* **WHAT TO PRODUCE**: Pictures excluded, output exactly the lines from the one containing "coffee table: none" through the last line of the listing below.

* **AVAILABLE DATA**:
════════════════════

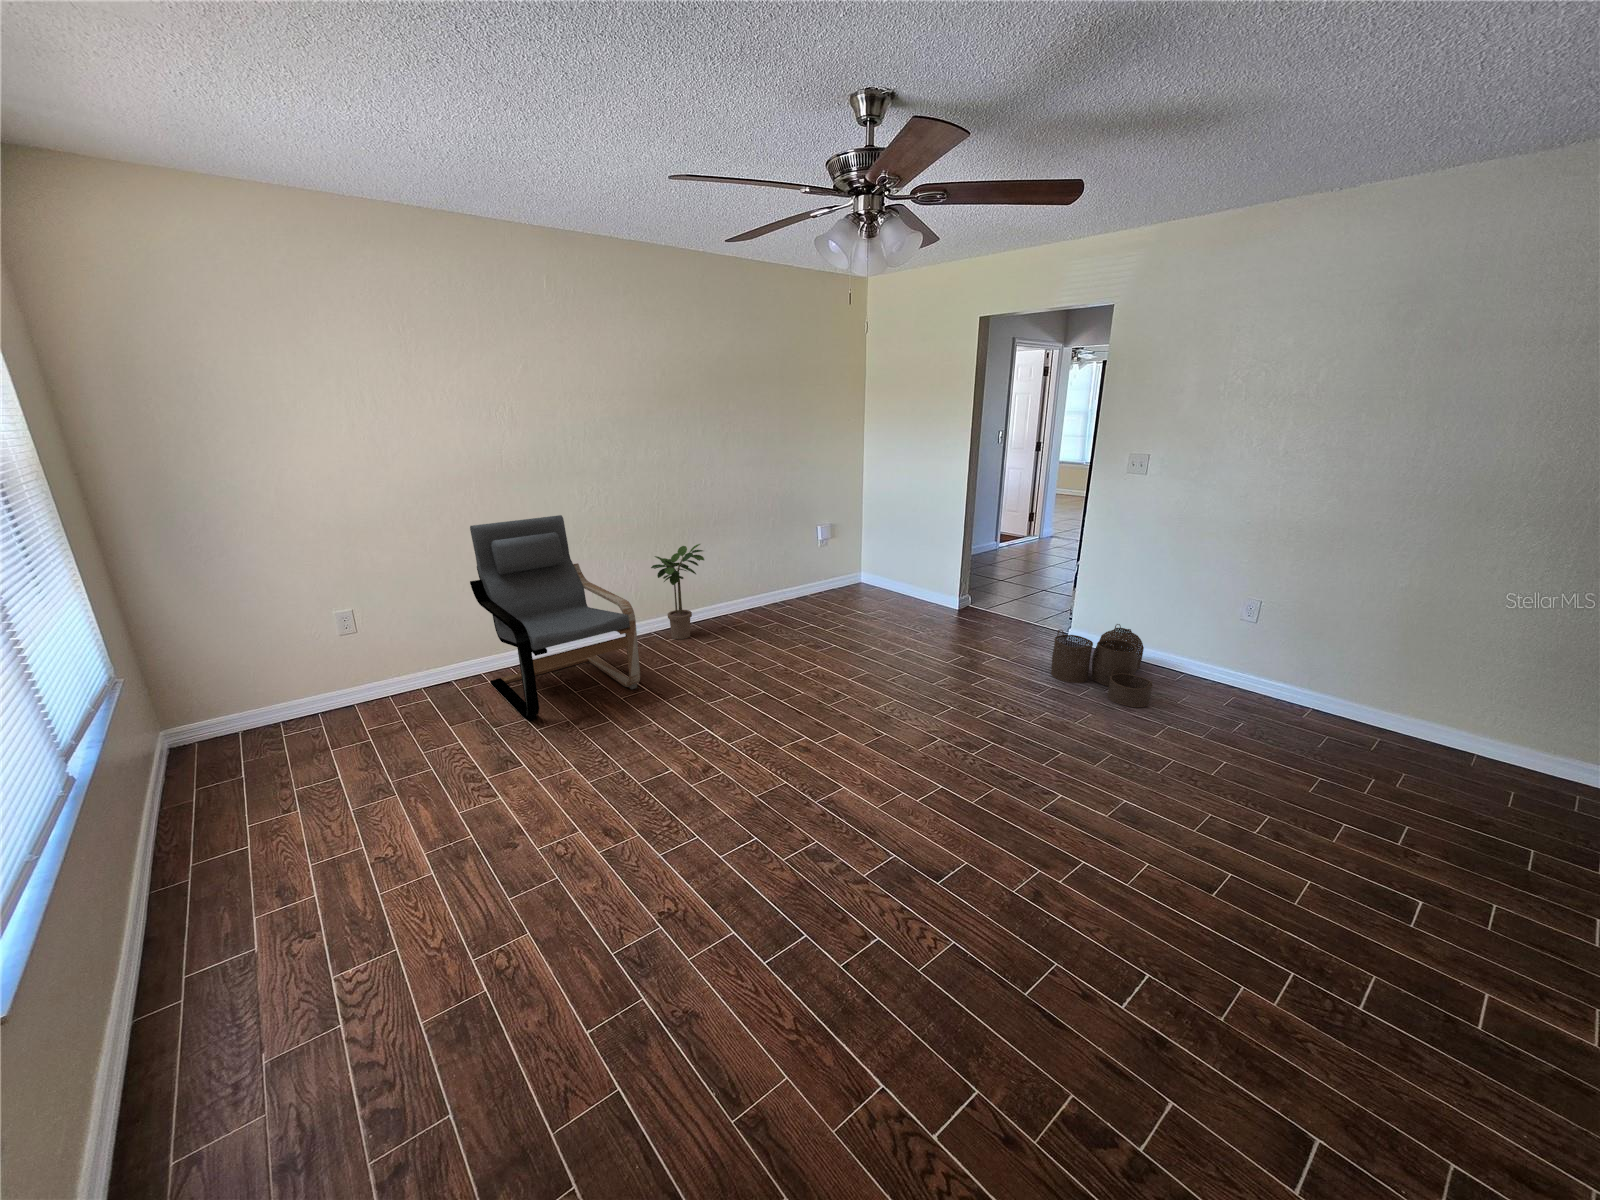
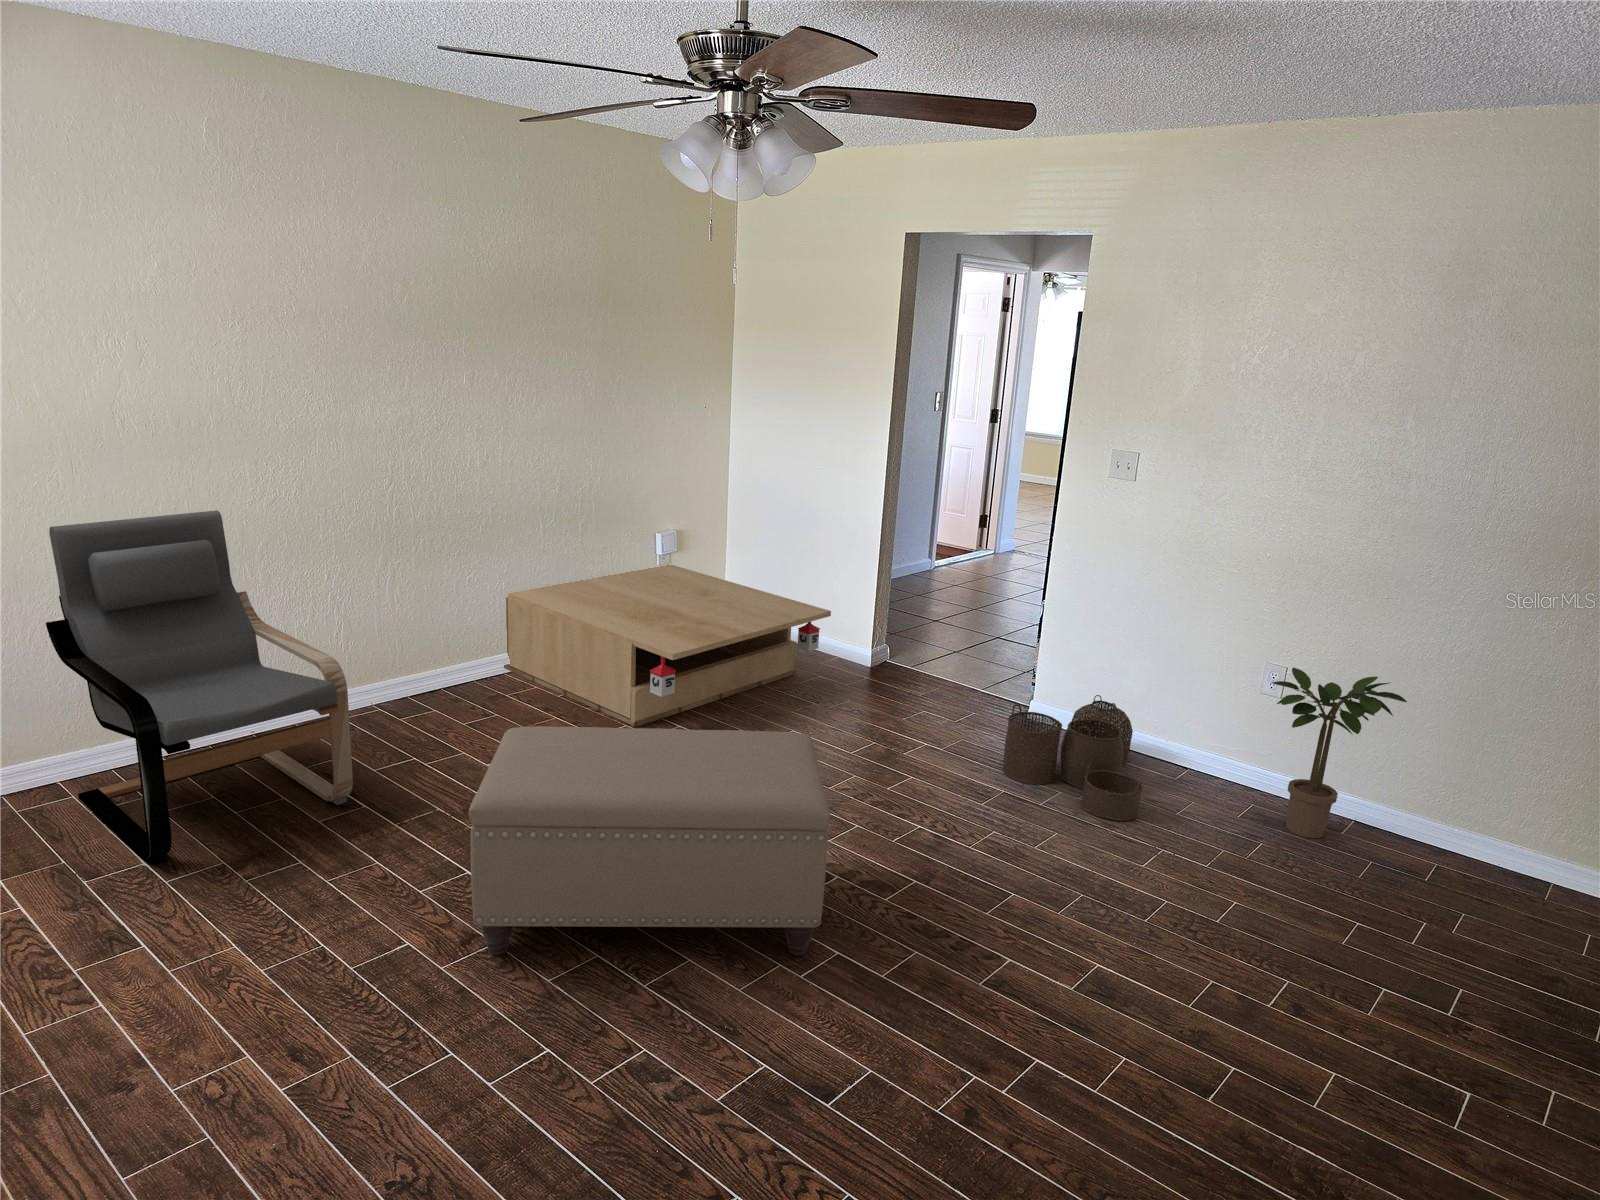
potted plant: present [651,544,704,639] -> present [1272,668,1407,838]
coffee table: none [727,546,932,646] -> present [504,565,831,727]
ottoman: none [706,640,936,787] -> present [469,726,830,956]

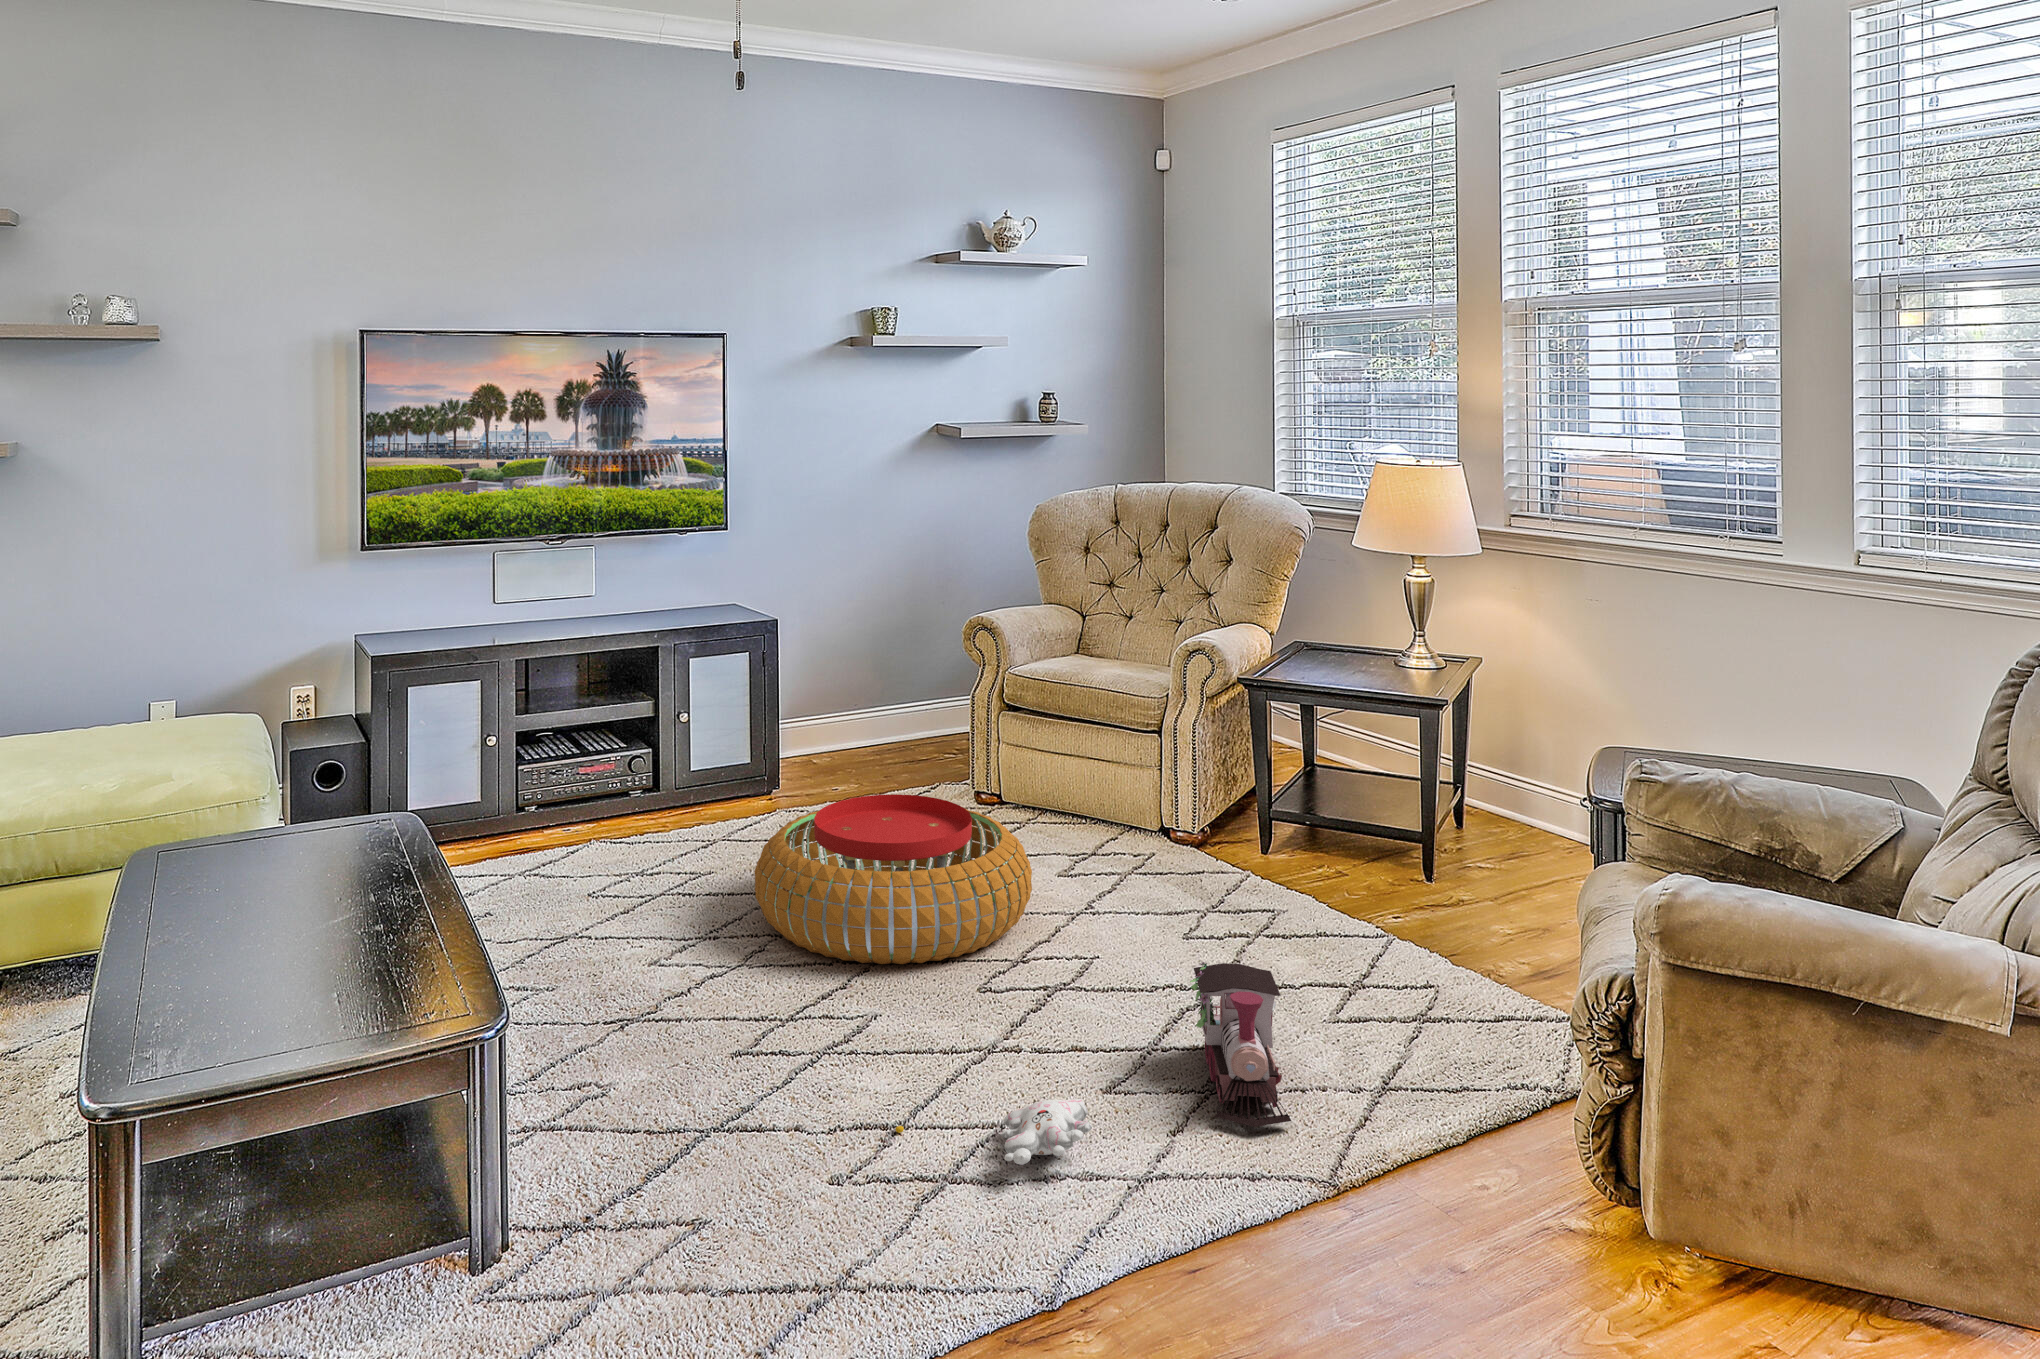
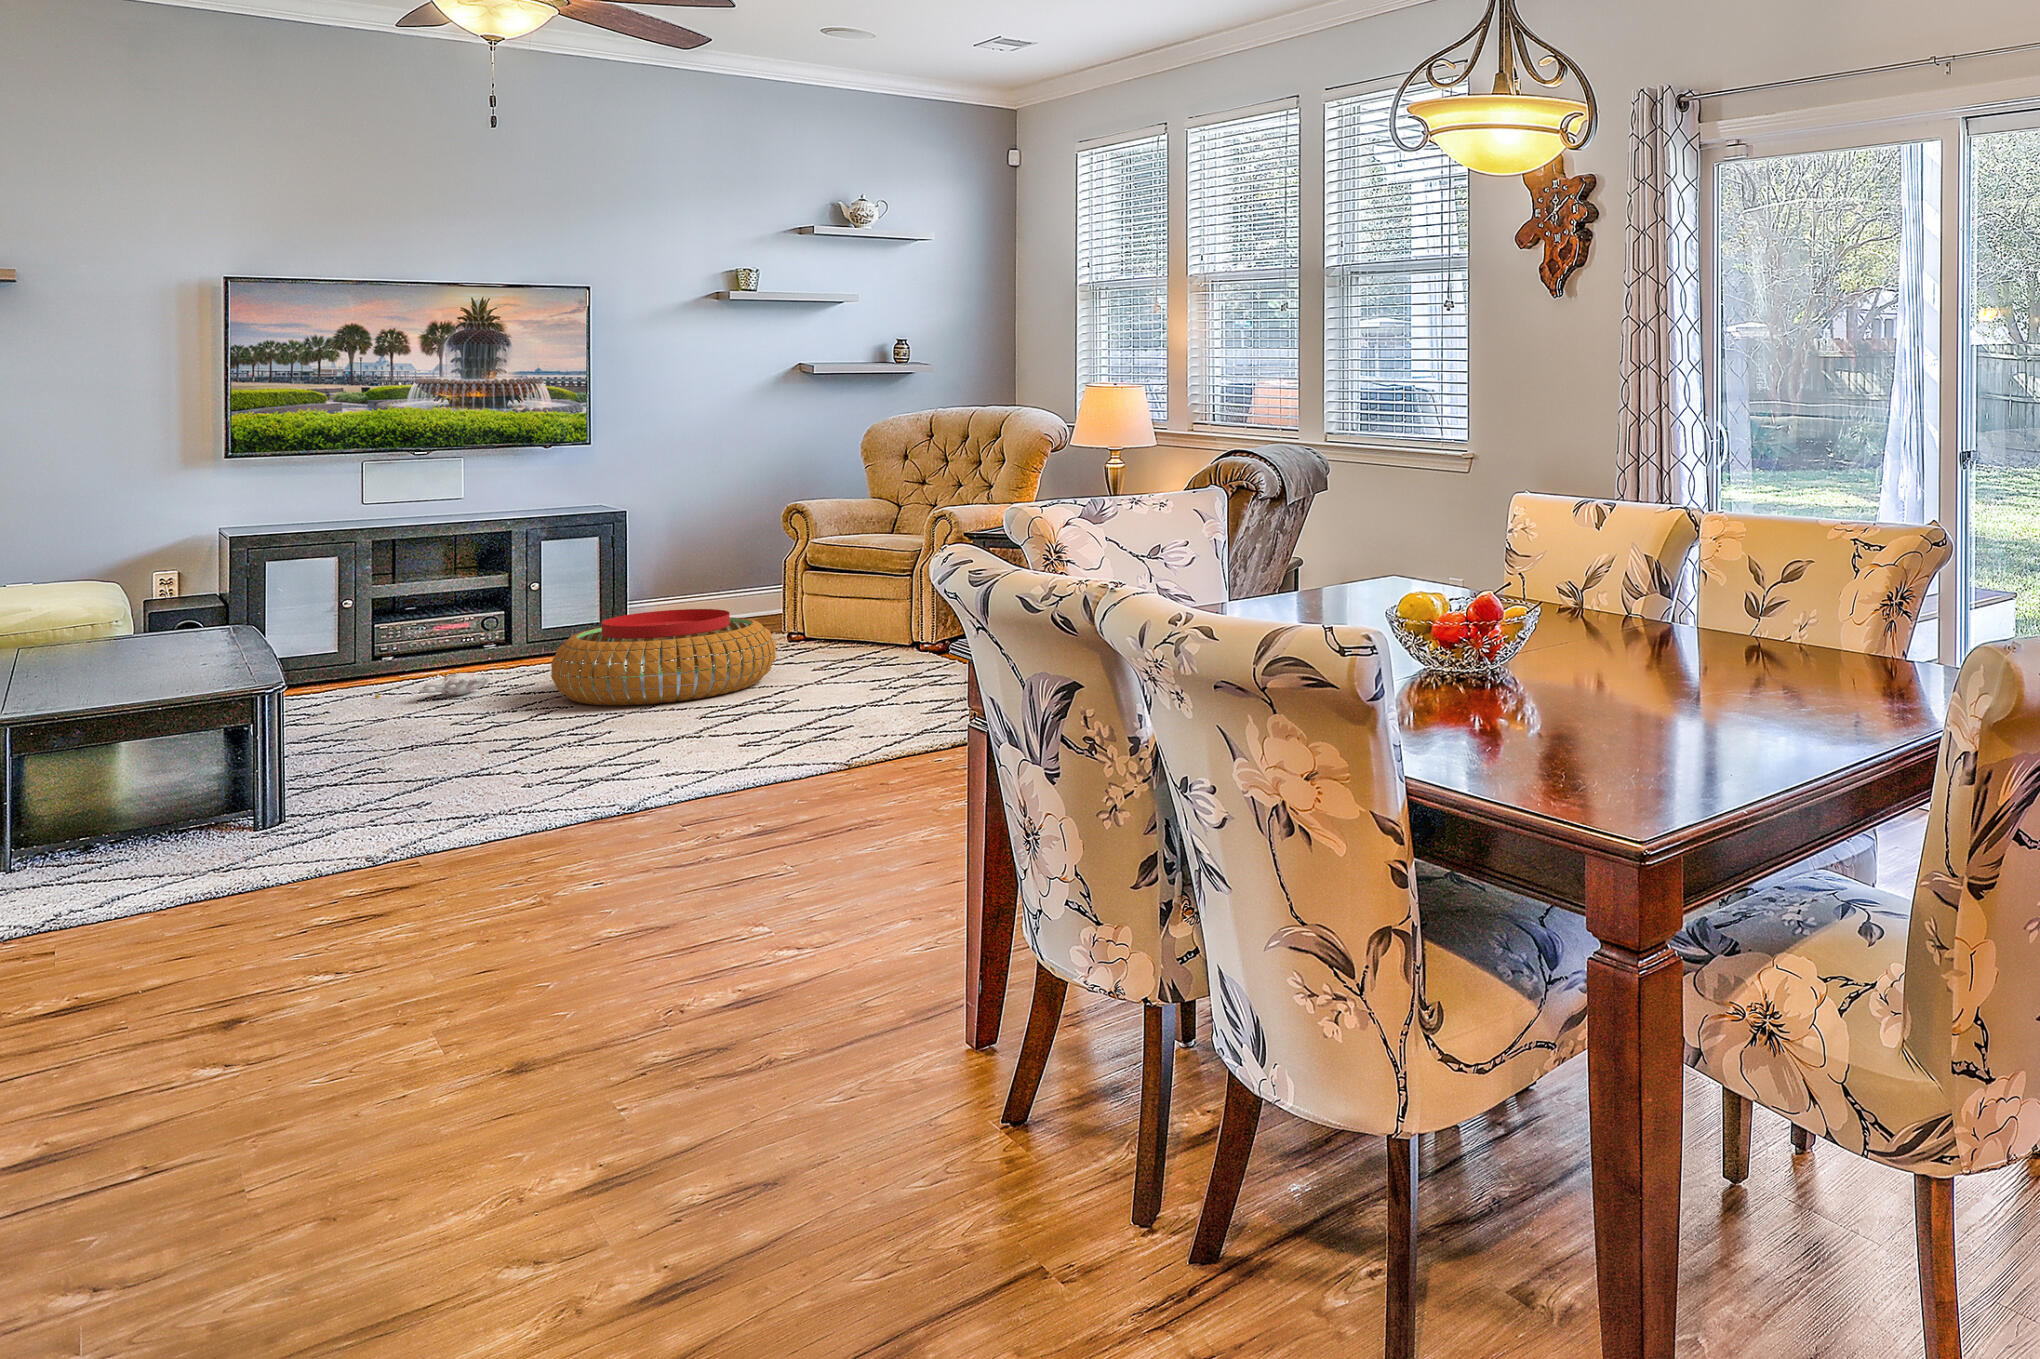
toy train: present [1190,962,1291,1127] -> none [807,659,878,731]
plush toy: present [895,1099,1092,1165] -> present [375,673,489,698]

════════════════════

* **PROBLEM SOLUTION**:
coffee table: none [727,546,932,646] -> present [504,565,831,727]
ottoman: none [706,640,936,787] -> present [469,726,830,956]

toy train: present [1190,962,1291,1127] -> none [807,659,878,731]
plush toy: present [895,1099,1092,1165] -> present [375,673,489,698]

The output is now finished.